Thank you all for the replies. They have been very helpful and I appreciate the time, effort and honesty it took to reply. Huge congratulations to everyone for seeking help and/or getting to a stable place where you are either not consuming substances or are able to use in moderation :tup:. You're an inspiring bunch :hug:.
Will it help you if you acknowledge that alcohol and cannabis are also both drugs?
It's funny this section is Medications & Substances, because I think it's all the same, just varying degrees of "drug", and different levels of social acceptability. I do acknowledge this joeylittle. I haven't been on any medications (anti-depressants or sleeping tablets) for about 6 years. I think I'm better off without them, but this might be why I find self medicating a difficult habit to break if my PTSD or the depression flares up.

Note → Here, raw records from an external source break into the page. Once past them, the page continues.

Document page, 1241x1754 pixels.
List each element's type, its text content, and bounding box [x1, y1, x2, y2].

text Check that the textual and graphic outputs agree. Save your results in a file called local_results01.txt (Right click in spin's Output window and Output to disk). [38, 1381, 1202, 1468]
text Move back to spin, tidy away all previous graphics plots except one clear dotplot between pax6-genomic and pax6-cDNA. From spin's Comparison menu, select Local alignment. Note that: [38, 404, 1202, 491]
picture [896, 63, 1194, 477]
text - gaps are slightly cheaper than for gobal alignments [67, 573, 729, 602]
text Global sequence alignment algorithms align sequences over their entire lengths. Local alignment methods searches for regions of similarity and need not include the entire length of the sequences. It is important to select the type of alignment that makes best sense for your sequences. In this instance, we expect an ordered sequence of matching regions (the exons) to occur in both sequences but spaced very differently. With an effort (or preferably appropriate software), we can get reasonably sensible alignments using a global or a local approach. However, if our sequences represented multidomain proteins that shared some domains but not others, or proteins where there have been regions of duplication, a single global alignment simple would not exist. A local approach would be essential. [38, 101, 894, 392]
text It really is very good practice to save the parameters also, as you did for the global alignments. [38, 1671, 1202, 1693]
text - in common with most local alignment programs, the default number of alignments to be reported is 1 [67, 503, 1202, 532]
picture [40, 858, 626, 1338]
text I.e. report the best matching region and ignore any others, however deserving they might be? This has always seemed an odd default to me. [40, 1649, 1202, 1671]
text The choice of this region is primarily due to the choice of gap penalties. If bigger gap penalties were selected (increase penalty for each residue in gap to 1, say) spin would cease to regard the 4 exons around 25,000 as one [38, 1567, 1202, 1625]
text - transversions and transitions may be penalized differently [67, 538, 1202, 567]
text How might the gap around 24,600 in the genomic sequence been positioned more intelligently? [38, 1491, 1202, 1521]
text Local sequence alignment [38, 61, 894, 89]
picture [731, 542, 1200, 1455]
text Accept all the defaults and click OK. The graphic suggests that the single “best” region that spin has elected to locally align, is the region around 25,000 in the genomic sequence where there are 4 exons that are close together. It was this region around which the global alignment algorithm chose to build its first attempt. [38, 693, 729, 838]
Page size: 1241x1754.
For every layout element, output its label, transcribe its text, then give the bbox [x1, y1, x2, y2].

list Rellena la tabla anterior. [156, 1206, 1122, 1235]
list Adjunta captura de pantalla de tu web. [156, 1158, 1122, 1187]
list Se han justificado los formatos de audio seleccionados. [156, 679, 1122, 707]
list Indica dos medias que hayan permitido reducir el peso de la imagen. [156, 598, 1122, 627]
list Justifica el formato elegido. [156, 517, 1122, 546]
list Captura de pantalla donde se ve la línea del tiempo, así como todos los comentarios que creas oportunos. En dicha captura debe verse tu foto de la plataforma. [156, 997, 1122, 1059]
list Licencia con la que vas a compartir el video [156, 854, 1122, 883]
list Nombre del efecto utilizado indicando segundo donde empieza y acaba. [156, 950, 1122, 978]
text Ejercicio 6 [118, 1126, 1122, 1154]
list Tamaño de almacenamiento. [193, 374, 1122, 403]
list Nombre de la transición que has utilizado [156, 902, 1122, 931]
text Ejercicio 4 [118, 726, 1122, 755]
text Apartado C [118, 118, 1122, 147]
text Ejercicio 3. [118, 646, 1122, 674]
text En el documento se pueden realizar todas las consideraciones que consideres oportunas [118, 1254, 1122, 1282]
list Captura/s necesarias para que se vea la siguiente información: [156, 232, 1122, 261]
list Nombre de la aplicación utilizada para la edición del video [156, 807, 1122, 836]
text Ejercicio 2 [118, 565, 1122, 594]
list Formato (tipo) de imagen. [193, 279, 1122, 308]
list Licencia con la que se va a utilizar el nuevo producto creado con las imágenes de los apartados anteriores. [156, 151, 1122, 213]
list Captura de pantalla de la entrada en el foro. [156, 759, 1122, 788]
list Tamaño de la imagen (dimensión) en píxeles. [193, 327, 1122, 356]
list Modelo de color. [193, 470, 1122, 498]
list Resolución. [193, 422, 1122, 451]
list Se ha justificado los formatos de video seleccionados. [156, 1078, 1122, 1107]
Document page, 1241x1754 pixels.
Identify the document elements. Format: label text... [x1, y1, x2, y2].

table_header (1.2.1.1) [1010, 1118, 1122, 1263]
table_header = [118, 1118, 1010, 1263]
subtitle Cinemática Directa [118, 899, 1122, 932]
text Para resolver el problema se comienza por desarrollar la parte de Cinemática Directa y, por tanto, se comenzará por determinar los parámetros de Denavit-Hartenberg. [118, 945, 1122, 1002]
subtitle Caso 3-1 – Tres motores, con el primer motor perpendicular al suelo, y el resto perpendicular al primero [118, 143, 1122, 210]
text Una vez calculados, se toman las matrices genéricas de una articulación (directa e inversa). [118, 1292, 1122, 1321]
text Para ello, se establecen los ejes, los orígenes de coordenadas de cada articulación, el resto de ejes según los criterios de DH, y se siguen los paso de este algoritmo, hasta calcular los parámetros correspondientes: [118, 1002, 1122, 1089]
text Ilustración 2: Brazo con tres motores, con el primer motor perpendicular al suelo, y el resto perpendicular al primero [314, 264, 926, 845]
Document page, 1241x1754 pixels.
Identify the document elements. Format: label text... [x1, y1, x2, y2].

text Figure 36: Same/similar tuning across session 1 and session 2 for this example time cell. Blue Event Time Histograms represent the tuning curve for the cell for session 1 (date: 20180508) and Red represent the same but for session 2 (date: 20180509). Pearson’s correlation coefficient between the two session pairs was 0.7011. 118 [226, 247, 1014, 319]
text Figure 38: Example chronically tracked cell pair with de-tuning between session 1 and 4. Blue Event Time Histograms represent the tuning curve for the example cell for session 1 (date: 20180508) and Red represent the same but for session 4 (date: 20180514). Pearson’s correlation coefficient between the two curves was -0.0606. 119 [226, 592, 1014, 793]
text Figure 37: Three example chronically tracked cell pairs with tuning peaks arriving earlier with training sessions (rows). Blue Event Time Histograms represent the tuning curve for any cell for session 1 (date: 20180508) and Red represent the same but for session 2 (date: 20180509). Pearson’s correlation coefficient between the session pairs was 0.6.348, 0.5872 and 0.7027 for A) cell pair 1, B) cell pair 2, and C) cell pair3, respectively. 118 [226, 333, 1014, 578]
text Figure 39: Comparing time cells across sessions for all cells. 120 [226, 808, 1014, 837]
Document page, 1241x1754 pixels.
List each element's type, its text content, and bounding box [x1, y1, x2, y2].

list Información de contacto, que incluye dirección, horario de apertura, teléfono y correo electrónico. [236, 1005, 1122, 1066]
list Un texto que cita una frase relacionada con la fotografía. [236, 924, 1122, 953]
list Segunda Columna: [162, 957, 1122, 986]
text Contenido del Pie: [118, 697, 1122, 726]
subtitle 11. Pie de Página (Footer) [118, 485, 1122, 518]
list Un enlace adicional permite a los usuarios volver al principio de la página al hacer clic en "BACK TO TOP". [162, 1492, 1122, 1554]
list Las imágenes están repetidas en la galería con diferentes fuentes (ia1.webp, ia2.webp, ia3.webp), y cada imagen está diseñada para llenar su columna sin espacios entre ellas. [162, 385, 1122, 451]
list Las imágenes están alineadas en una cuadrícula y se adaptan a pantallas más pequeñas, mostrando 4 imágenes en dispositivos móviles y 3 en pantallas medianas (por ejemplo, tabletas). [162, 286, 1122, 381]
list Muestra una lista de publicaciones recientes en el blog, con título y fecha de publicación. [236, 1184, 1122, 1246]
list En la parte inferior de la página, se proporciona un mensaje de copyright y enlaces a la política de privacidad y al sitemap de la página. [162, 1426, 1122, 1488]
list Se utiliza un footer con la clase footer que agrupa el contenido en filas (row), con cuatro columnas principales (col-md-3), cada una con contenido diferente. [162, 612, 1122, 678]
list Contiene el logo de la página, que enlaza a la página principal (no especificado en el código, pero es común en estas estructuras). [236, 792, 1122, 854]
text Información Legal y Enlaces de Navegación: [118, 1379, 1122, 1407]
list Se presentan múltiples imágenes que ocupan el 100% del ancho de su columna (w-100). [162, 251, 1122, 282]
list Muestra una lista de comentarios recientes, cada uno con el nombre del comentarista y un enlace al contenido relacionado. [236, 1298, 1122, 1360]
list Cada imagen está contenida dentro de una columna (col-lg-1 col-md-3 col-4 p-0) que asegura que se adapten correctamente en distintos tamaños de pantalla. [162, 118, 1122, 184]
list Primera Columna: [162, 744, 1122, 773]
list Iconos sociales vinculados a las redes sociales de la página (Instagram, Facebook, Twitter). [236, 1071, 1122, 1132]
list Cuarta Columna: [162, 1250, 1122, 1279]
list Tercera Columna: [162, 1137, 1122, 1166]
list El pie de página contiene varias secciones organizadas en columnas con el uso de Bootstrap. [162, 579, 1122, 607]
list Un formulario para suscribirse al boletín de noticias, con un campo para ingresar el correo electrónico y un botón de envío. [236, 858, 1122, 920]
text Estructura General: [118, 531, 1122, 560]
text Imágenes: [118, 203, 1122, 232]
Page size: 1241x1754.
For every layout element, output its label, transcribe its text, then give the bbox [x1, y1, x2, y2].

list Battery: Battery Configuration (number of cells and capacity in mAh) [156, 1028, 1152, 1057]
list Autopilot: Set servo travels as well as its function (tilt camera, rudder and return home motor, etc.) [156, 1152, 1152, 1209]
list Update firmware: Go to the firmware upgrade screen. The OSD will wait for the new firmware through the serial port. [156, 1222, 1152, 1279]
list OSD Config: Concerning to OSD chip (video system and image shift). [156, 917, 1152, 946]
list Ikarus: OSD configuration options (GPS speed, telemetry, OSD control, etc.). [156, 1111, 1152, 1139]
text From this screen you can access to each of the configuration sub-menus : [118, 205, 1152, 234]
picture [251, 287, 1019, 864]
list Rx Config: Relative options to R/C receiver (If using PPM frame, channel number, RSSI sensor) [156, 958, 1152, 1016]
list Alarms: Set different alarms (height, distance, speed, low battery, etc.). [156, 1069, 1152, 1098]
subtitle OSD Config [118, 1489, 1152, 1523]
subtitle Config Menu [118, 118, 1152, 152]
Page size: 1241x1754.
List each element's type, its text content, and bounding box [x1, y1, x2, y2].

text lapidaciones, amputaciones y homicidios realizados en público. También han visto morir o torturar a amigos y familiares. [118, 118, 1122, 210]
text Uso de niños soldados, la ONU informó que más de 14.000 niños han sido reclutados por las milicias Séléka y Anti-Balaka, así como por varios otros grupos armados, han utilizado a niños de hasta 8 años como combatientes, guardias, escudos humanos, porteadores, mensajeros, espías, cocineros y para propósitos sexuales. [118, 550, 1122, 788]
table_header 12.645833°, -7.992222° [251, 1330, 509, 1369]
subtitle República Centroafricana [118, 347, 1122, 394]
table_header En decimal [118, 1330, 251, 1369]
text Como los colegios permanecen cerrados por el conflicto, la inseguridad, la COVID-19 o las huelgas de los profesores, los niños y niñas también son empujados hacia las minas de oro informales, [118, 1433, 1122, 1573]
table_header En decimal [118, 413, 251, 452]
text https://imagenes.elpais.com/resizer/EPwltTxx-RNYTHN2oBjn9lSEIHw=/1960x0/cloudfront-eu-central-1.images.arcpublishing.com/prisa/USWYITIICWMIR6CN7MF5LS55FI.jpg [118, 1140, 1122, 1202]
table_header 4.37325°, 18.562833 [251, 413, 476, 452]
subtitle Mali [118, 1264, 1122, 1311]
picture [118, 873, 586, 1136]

I'm glad for you that you found a medication that has helped you.
There are lots of websites that list alternative activities to drinking
Great point ghotiff, I've written this on my to do list. I've just remembered many years ago when I stopped physically self harming, that there was a website I found that listed 100 things to do instead of self harm. I think it's time to make my own list :rolleyes: I have my list of things to comfort me, but maybe I need more distraction and ways to self soothe or relax.
is it a matter of craving alcohol? Or just numbing feelings?
It's the unbearable feelings Kismet. I realise I want(ed) to stop them, to escape reality and feel something better than what I was feeling. I guess that is probably the route of many people with addictions? I surprised myself that I wanted a drink. I have a whole bottle of Jack Daniels in my hous that has been there for almost a year, and I've not touched it. I could have, but I wrote this thread instead.
I was only drinking to black out the trauma
I don't turn to substances because they only makes things worse, physically,mentally and spiritually even when a person doesn't realize it.
I would agree with both of these imok ^. I haven't had a self-medicating relapse in almost a year. Last summer my stress cup was too full, and I started feeling the need to take my painkillers to get through the day, and then I was drinking JDs or wine - by myself :eek: - at the weekend, to help me sleep and try to forget.
Thankfully this was short lived, and since then I've drank once on a night out. There have been other times when I've been in the company of other people drinking, but I haven't. This is why I've never considered myself an alcoholic [although I did worry about it being a possibility for a while], because I can go months without it. I think long-term substances did make me worse, but I was completely in denial about it.
I'd think "but I
need this to get through today" or "I don't care, I feel shit", and many other excuses along the way.
It really helps to remind yourself how bad things can get.
This is so true Casey. I'm so much better now than I was a decade ago, even 5 years ago. Alcohol blackouts were one of the scariest things. I've told others I know a few stories about it, and they laughed. I didn't think any of it was funny. I needed help and sobriety, but instead I stuck with a crowd of people who encouraged me and thought I was fine. Ugh, I want to stay more present than this.
Not sure where the OP is with her need/desire to quit, but it's a juggling act nonetheless because it's hard to just pull out of numbness. It is important to have either lots of support and/or back-up coping, even if imperfect
I think I have quit already Chava, but now I would like to maintain that. I have one person in my life I can talk to about my self-medicating. I need some more back-up coping. All practical tips for this are appreciated.